At $200+, the Q3 Max needs to justify its price through feel, build, and flexibility – and largely it does. The aluminum chassis, gasket mount, QMK support, and larger battery add up to a keyboard that competes comfortably with enthusiast-tier boards costing far more. For someone setting up a permanent desk, it’s a rational investment. The Air96, at $130-150, is genuinely strong value for a portable wireless board with multi-device support and decent typing feel. It doesn’t outperform the Q3 Max – but it costs significantly less and weighs half as much, which for a specific kind of user is the entire argument.

Verdict: Which One Should You Buy?
If your keyboard stays on your desk and you want the best typing experience in this price range, buy the Keychron Q3 Max. The gasket mount, QMK/VIA support, aluminum build, and long battery life make it the stronger product in almost every technical category.
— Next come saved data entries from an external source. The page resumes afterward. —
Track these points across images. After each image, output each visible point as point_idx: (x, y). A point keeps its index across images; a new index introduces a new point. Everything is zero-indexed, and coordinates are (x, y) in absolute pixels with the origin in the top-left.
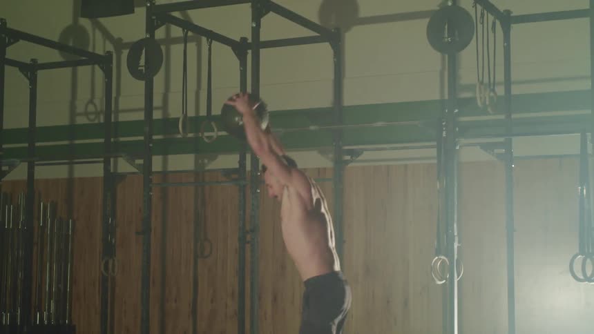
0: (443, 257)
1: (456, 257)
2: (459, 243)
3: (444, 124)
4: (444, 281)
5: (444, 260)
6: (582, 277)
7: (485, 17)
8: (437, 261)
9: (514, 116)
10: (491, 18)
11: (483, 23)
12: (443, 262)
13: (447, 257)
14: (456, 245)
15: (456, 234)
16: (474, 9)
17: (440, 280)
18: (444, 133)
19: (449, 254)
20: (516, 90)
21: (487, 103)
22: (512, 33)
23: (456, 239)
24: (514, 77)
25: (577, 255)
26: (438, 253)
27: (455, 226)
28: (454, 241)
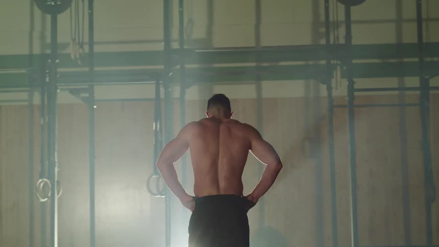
1: (56, 180)
2: (59, 168)
3: (47, 71)
6: (156, 193)
8: (40, 183)
9: (96, 69)
12: (46, 183)
13: (49, 179)
14: (56, 170)
15: (56, 160)
17: (44, 198)
18: (47, 78)
19: (51, 177)
20: (97, 49)
21: (78, 57)
23: (57, 164)
24: (95, 40)
25: (152, 175)
26: (41, 176)
27: (56, 154)
28: (55, 166)
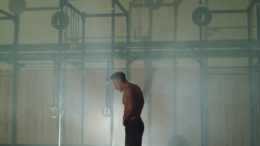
0: (55, 108)
1: (60, 108)
3: (57, 56)
4: (55, 117)
5: (56, 109)
6: (106, 115)
7: (75, 15)
8: (53, 109)
10: (77, 15)
11: (74, 17)
14: (60, 103)
15: (60, 99)
16: (70, 12)
17: (54, 116)
18: (57, 60)
19: (58, 107)
21: (75, 48)
22: (86, 20)
25: (104, 107)
26: (53, 106)
28: (60, 101)
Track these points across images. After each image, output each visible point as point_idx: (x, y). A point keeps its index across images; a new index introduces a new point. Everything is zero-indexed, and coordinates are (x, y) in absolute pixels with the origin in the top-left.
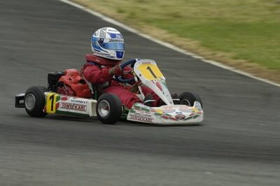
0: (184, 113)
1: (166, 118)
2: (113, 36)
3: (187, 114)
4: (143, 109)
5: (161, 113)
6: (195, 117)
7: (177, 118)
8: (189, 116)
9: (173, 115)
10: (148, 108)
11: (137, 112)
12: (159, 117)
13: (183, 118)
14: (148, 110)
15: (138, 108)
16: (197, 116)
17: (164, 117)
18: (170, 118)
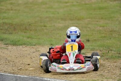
0: (74, 68)
2: (71, 32)
4: (54, 65)
5: (61, 67)
6: (80, 69)
7: (69, 70)
8: (76, 69)
9: (67, 68)
11: (52, 67)
12: (59, 69)
13: (73, 70)
15: (52, 65)
16: (81, 69)
17: (62, 69)
18: (65, 70)
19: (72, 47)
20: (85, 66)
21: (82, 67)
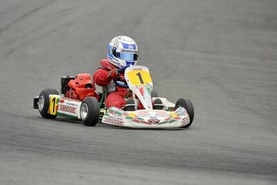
0: (158, 118)
1: (138, 122)
2: (126, 46)
3: (162, 119)
4: (116, 112)
5: (132, 116)
6: (171, 122)
7: (150, 122)
8: (163, 121)
9: (146, 119)
10: (122, 112)
11: (111, 115)
12: (130, 120)
13: (157, 122)
14: (120, 114)
15: (111, 112)
16: (173, 121)
17: (135, 121)
18: (142, 122)
19: (139, 74)
20: (179, 115)
21: (174, 117)
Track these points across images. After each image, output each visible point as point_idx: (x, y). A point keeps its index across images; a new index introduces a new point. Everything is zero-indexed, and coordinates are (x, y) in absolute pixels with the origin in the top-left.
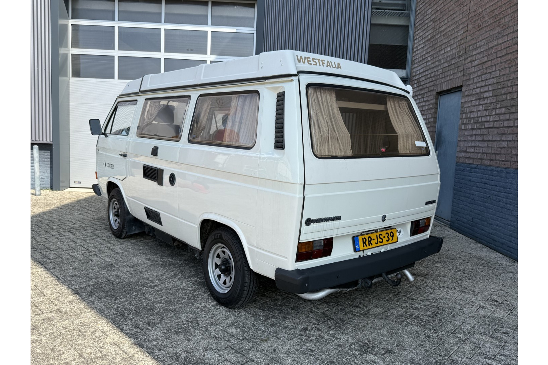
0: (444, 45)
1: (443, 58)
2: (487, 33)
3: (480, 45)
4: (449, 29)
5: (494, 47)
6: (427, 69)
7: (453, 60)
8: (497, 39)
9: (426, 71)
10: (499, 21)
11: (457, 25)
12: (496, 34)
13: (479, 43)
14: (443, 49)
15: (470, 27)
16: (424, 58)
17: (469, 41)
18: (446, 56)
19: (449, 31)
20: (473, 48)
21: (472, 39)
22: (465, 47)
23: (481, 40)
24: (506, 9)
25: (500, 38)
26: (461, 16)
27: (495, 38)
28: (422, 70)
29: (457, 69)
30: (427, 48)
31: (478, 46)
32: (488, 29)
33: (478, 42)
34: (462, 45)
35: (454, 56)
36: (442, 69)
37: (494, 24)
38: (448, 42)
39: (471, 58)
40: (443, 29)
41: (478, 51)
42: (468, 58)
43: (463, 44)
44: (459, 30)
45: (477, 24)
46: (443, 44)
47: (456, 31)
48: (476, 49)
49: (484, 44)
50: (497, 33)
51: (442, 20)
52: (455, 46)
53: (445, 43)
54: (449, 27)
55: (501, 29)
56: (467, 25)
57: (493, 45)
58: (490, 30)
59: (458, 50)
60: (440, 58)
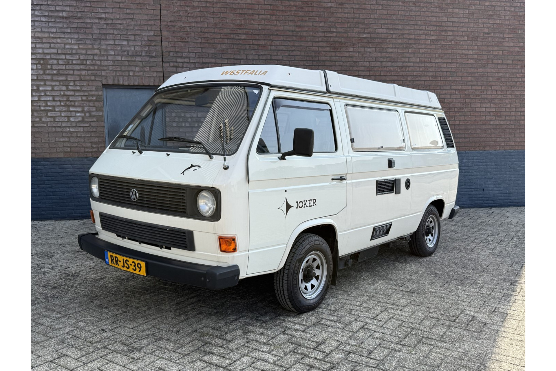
0: (111, 35)
1: (111, 50)
2: (198, 49)
3: (189, 56)
4: (119, 22)
5: (210, 63)
6: (69, 53)
7: (139, 57)
8: (214, 58)
9: (65, 54)
10: (214, 45)
11: (139, 23)
12: (211, 53)
13: (186, 54)
14: (110, 39)
15: (165, 33)
16: (52, 35)
17: (166, 47)
18: (119, 48)
19: (120, 24)
20: (175, 55)
21: (172, 46)
22: (160, 50)
23: (189, 52)
24: (221, 38)
25: (218, 58)
26: (145, 17)
27: (210, 56)
28: (54, 51)
29: (148, 68)
30: (61, 26)
31: (184, 55)
32: (199, 46)
33: (185, 52)
34: (153, 46)
35: (138, 53)
36: (114, 61)
37: (207, 44)
38: (121, 35)
39: (175, 64)
40: (103, 16)
41: (186, 60)
42: (169, 62)
43: (155, 46)
44: (143, 30)
45: (178, 35)
46: (109, 34)
47: (136, 28)
48: (181, 57)
49: (194, 56)
50: (213, 53)
51: (99, 6)
52: (139, 44)
53: (113, 34)
54: (119, 19)
55: (218, 52)
56: (159, 29)
57: (209, 61)
58: (202, 48)
59: (146, 49)
60: (104, 47)
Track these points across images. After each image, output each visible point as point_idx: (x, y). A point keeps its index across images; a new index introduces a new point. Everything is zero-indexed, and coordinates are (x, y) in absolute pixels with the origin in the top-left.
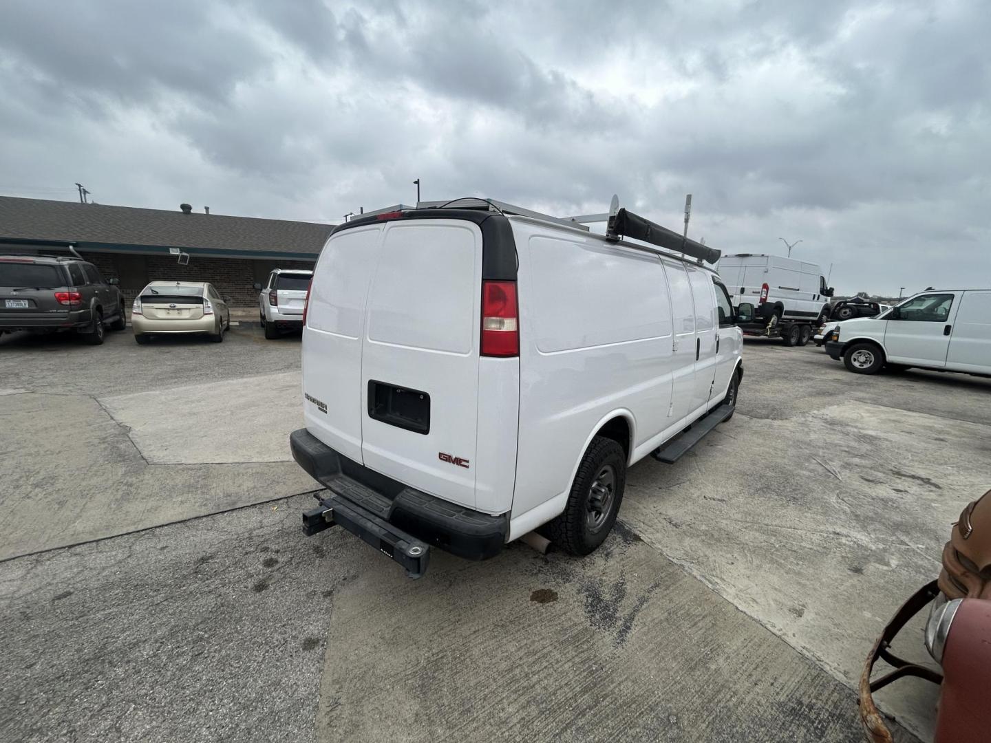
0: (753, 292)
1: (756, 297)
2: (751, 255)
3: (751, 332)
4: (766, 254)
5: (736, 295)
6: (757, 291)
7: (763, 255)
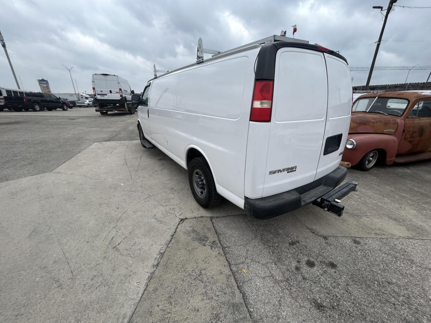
0: (116, 92)
1: (118, 95)
2: (109, 75)
3: (121, 110)
4: (116, 75)
5: (108, 94)
6: (118, 92)
7: (114, 75)
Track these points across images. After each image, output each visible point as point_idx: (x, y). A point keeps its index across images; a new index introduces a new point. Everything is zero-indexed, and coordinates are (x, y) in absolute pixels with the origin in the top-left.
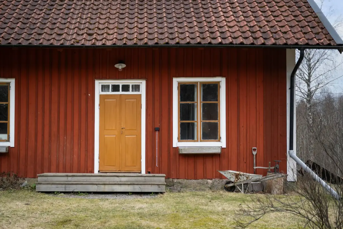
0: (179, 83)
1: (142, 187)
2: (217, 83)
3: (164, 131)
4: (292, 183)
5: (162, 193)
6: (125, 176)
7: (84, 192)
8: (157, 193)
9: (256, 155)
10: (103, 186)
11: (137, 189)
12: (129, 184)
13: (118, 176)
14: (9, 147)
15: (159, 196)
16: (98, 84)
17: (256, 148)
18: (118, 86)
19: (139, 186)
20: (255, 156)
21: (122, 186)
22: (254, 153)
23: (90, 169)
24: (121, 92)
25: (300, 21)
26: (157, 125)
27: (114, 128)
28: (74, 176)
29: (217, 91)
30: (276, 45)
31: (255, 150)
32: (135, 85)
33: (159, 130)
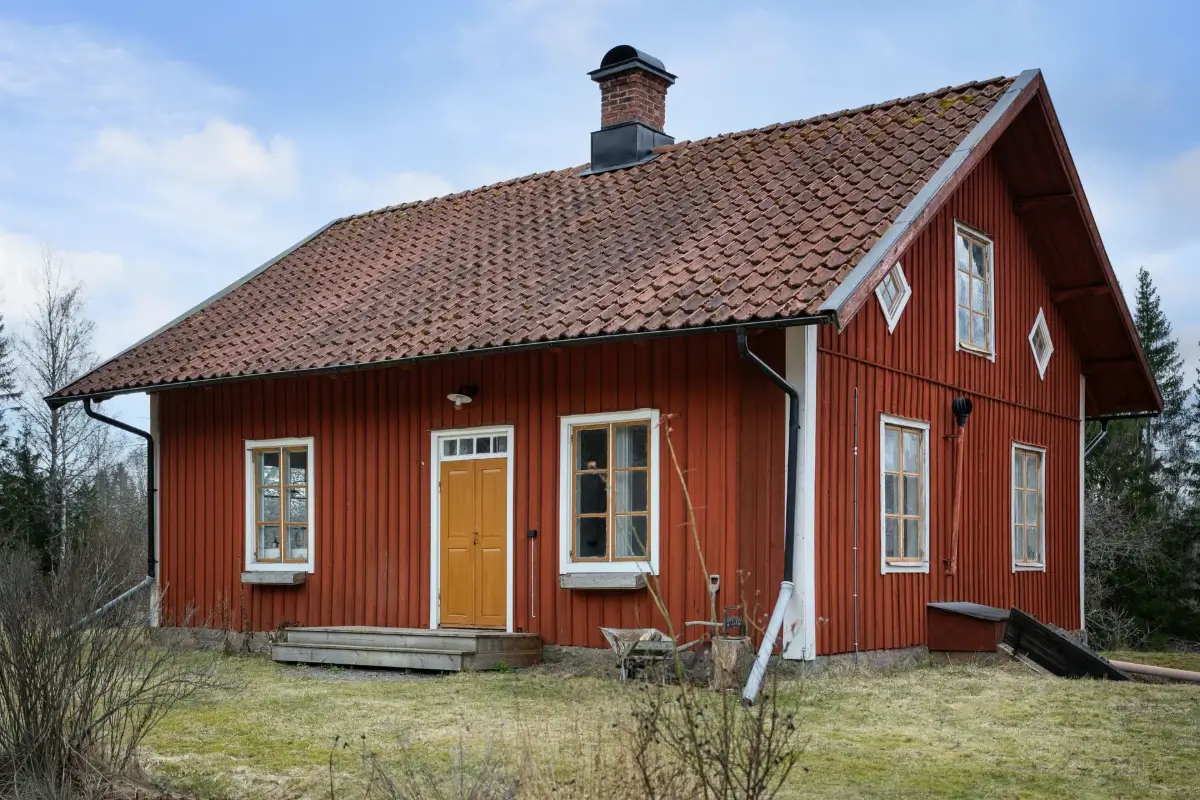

If you move between spaces – office to home to travel – and the idea of carrying a 1.5kg keyboard makes you tired, buy the NuPhy Air96. The weight reduction is real, the wireless performance is comparable, and the $70-80 price difference is money you don’t have to spend if portability is actually your priority.
The one thing worth sitting with: the Q3 Max’s QMK support is the kind of feature that seems optional until you’ve used it, at which point going back to proprietary software feels like a genuine downgrade. If you’ve never remapped a key in your life, that may not matter. If you have, the Air96’s software ceiling will become apparent quickly.
Frequently Asked Questions
Is the Keychron Q3 Max worth the higher price over the NuPhy Air96?
Yes, if you want a permanent desk setup. The aluminum chassis, gasket mount, and QMK/VIA support justify the premium for serious typists.
Which keyboard is better for travel, the Q3 Max or the Air96?
The NuPhy Air96 is significantly lighter and thinner, making it the better choice for commuting or frequent travel between workspaces.